Она разложила кашу по тарелкам, налила две чашки чаю, размешала сахар, поставила все на поднос и понесла.

Хорошо, что все двери выходили в один коридор, как в коммуналке. Отказавшиеся выселяться жильцы по стечению обстоятельств жили на первом этаже, две обшарпанные квартиры на втором самовольно заняла многодетная семья, а третий этаж, самый аварийный, пустовал. Окна и двери там были заколочены, чтобы никто не залез, электричество и газ отрезаны, а лестница перегорожена огромным, тяжеленным ящиком со строительным мусором.

Грёза предпочитала не прислушиваться к звукам, раздающимся в пустых помещениях, – ее пугали странные шорохи, стуки и скрипы, непонятный треск, гуляющие по комнатам сквозняки.
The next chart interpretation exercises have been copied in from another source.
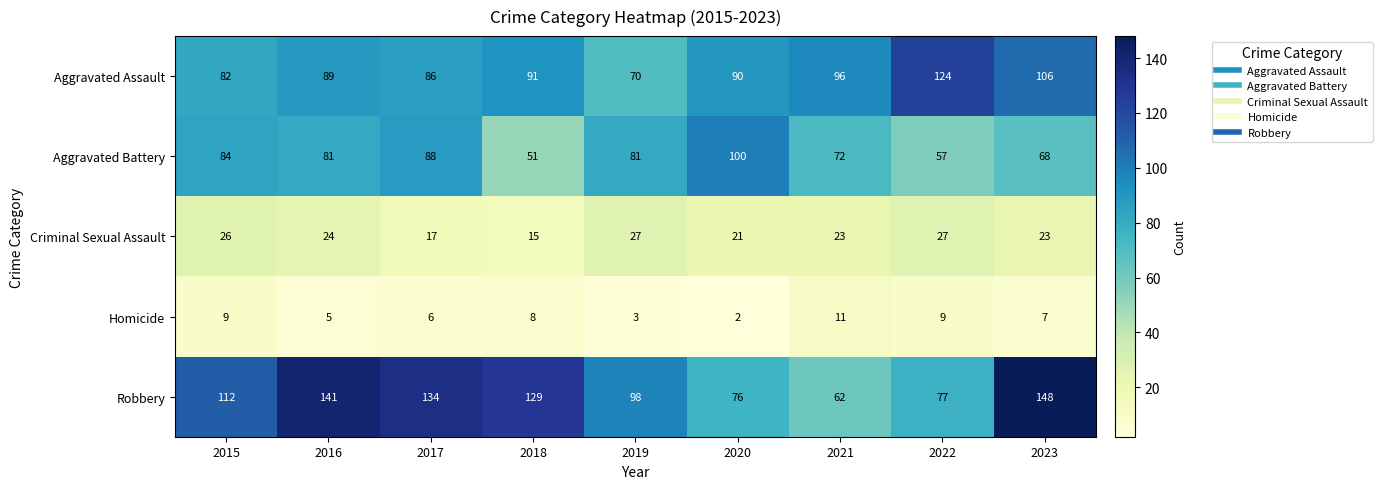

Which category has the lowest value across all series?

2020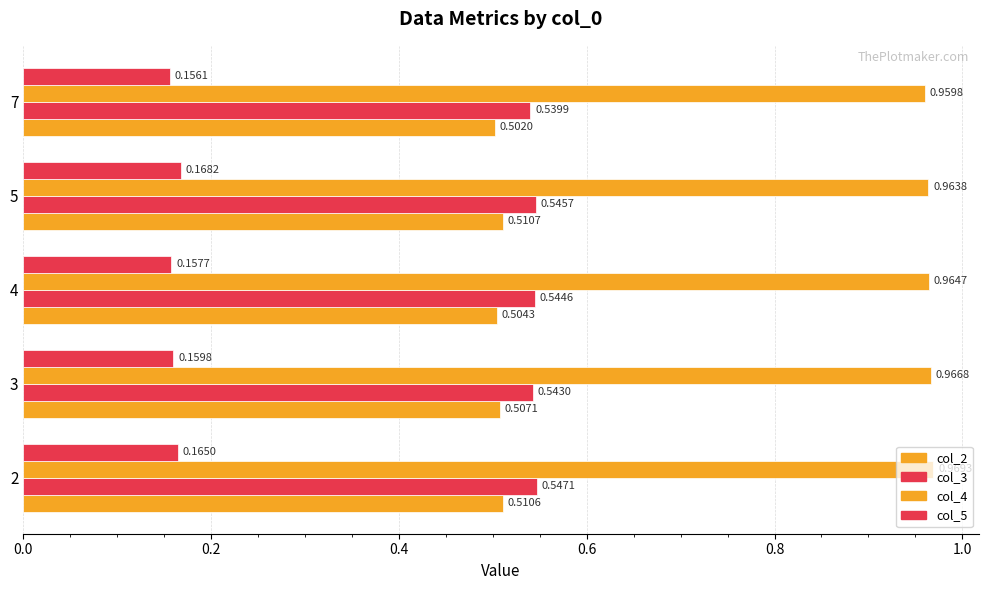

Reading right to left, list all the values displayed in this chart.

col_2: 0.5	0.5	0.5	0.5	0.5
col_3: 0.5	0.5	0.5	0.5	0.5
col_4: 1.0	1.0	1.0	1.0	1.0
col_5: 0.2	0.2	0.2	0.2	0.2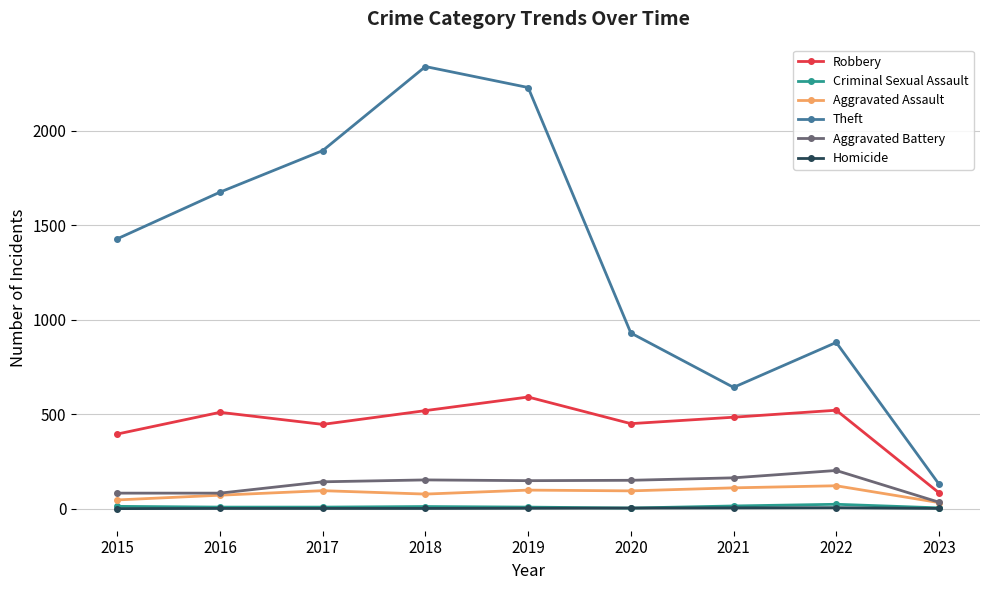

Is it true that Aggravated Assault equals 110 at 2021?

True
– Там коты живут, – успокаивала ее одна из старушек. – Штукатурка обсыпается, лепнина падает. Потолки и стены никудышные, дранка, поди! И крыша небось прохудилась. Хорошо еще, не заливает. Дожди-то почти каждый день идут.

– Это дети Курочкиных бегают, – говорила вторая. – Они балованные, невоспитанные. Того и гляди, потолки провалят! А чинить никто не придет. Дом нуждается в основательном ремонте – его легче снести, чем дыры латать.

Грёза соглашалась, но все равно побаивалась. Слава богу, ей не было нужды ходить на второй этаж. И как только Курочкины там живут?

После завтрака она принималась за уборку или шла по магазинам, день протекал в хлопотах. А вечером наступало время неторопливых бесед. Старушки – их звали Варвара и Полина – собирались на одной кухне, вспоминали молодость, грустили, говорили о войне, о блокаде.

– Тогда ленинградцы самое ценное отдавали за горсть муки, за кусочек хлеба. Можно было состояние сделать на антикварных вещах. Мародеры проникали в пустые квартиры, брали картины, подсвечники, табакерки, часы! В наш дом попала бомба, пришлось перебираться в соседний. Ох, и натерпелись мы лиха! – вздыхала Варвара. – А после войны меня здесь поселили. Жили в такой бедности, что представить страшно. Фаина, покойная, однажды простудилась – металась в жару, едва дышала, ослабела так, что ноги не держали. Ей бы питаться получше, а продавать было уже нечего. Тогда я ей предложила: давай, мол, шахматы твои снесу на барахолку, может, возьмет кто? Все-таки вещь старинная, тонкой работы.